Thursday, October 26, 2023

Bleg (Sweet Sorghum)

Sweet Sorghum is the temperate climate analog of Sugar Cane.

While the juice from well-grown Sugar Cane will typically tip the scales at +20% sugar (mostly sucrose, the sweetest sugar), well grown Sweet Sorghum might tip the scales at 15% sugar with only a third of it being sucrose.

By comparison, the sap from a Sugar Maple tree might have 3% sugar.

What that means in practical terms is that a fellow in Vermont making maple syrup might have to boil away 18 gallons of water to make a gallon of maple syrup while a fellow in the tropics might have to boil off three gallons of water to make a gallon of cane molasses and the fellow in Missouri might have to boil off five gallons to make a gallon of sorghum molasses.

Early enthusiasm about biofuels generated a great deal of interest in using sorghum as a feed-stock for ethanol production. Minnesota seemed to be the hot-spot for the research. They developed several lines of sorghum that were well over 16% BRIX and were well suited to production in the eastern United States.

The fickle finger of fashion moved on. Direct use of sorghum juice was discarded as not-economical probably because of the short season it was available. Most people forgot about the Minnesota sweet sorghum varieties. A few seeds remain in freezers in USDA facilities.

Other sources of interesting sweet sorghum genetics are from Ethiopia (Gambela cultivars) and India (Juar cultivars). For the record, there is a Sudanese cultivar called Coral that is very similar to the Ethiopian genetics that is available in commerce.

I don't know if any of my readers have ever grown sweet sorghum or have a friend who has a cousin who...knows somebody with access to some of these seed lines. But if you do, I would love to hear about it.


  1. When I was a kid in SW Mo., a neighbor grew about half an acre of sorghum. My G-pa would help him harvest it. They loaded up a 30s one tonner a took it to a press about six miles away. G-pa got a gallon of syrup for his help. Man that was good on cornbread.

  2. Drove out to Colorado on I80 at the beginning of the month. Saw some fields planted with sorghum in Nebraska. That confused me since I thought it was a southern crop, I'd only seen it once before, in Mississippi. Using a little google fu, we found sorghum is grown in nebraska on marginal land. It needs less water than corn so can be grown on dryer land.

    1. I live in PA. this is the first year I've seen quite a few acres planted in sorghum.
      don't know the variety.

    2. The sorghum you saw in Nebraska was most likely grain sorghum, not the sweet variety. Grain sorghum is shorter than the sweet variety.

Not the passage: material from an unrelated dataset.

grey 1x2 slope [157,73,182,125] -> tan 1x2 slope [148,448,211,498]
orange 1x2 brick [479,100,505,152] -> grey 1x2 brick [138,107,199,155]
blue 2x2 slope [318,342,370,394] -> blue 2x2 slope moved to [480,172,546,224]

  3. Sugar beets are loaded with sugar. They were a biofuel option in Europe. They suffer from pests.

  4. Nothing like some sorghum molasses and butter on a hot biscuit. I grew up eating sorghum molasses. Pretty good on pancakes, too. Every year when we went to visit my great uncle in SW Oklahoma, we would stop at a particular stand just south of the state line inside Texas and pick up a gallon or two. At the time (1960s), quite a bit of sorghum was grown in that area.

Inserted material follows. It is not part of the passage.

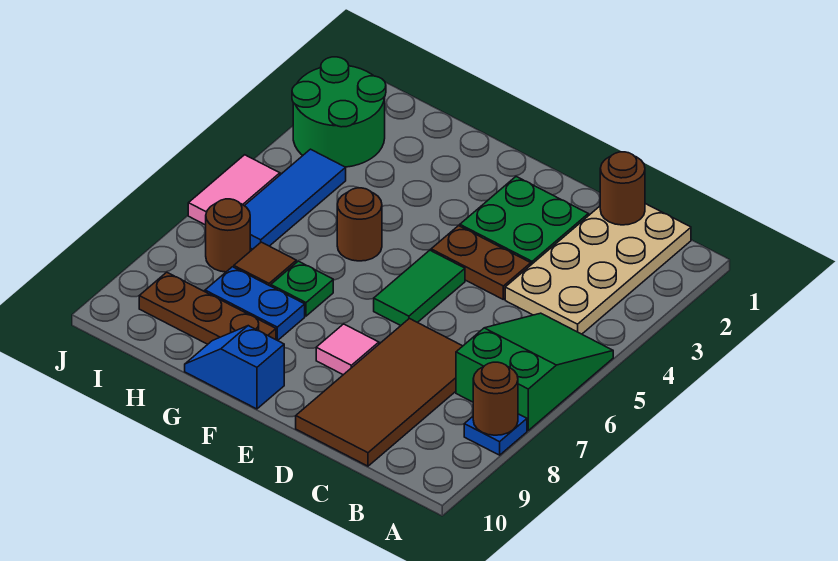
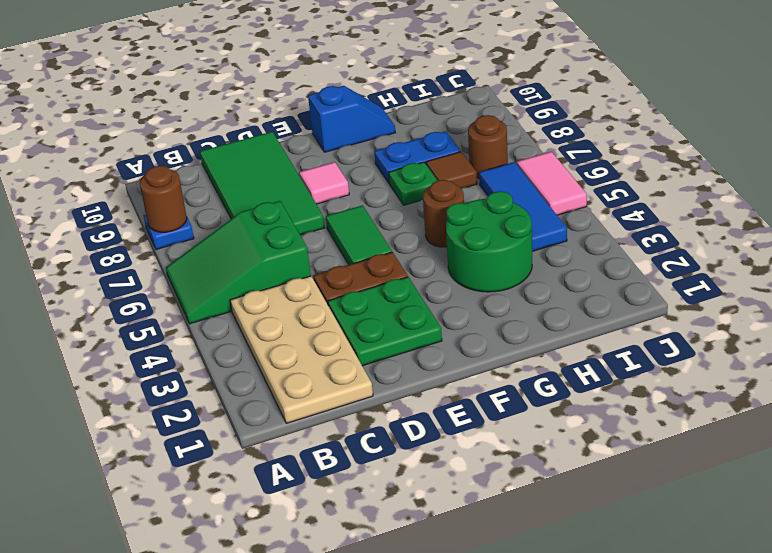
green 2x3 slope [456,313,613,430] -> green 2x3 slope turned to [166,201,311,324]
brown 1x1 round brick [600,152,645,225] -> none
brown 2x4 tile [296,319,462,466] -> green 2x4 tile [200,132,324,235]
brown 1x3 plate [139,272,276,344] -> none
green 2x2 round brick [292,57,386,167] -> green 2x2 round brick moved to [446,191,532,292]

  5. A friend grows/grew sorghum with another guy, pressed and processed it. I'm not sure what variety, but dropped him a note to swing by and see what input he might have.

  6. I planted some in the garden this year, first time I've grown it. Seed came from Southern Exposure Seed co, I believe the variety was Mennonite. Bought a Chinese hand crank sugar cane juice mill off Amazon. Cooked it down over a fire in the back yard, made about 15-16 pints. (Still have some that needs more cooking). Plot was 5 rows, about 20-25 feet long. The mill WILL have a motor attached by next year, we about wore our arms off cranking that thing ( Myself, Dear Wife, and 2 daughters)


Readers who are willing to comment make this a better blog. Civil dialog is a valuable thing.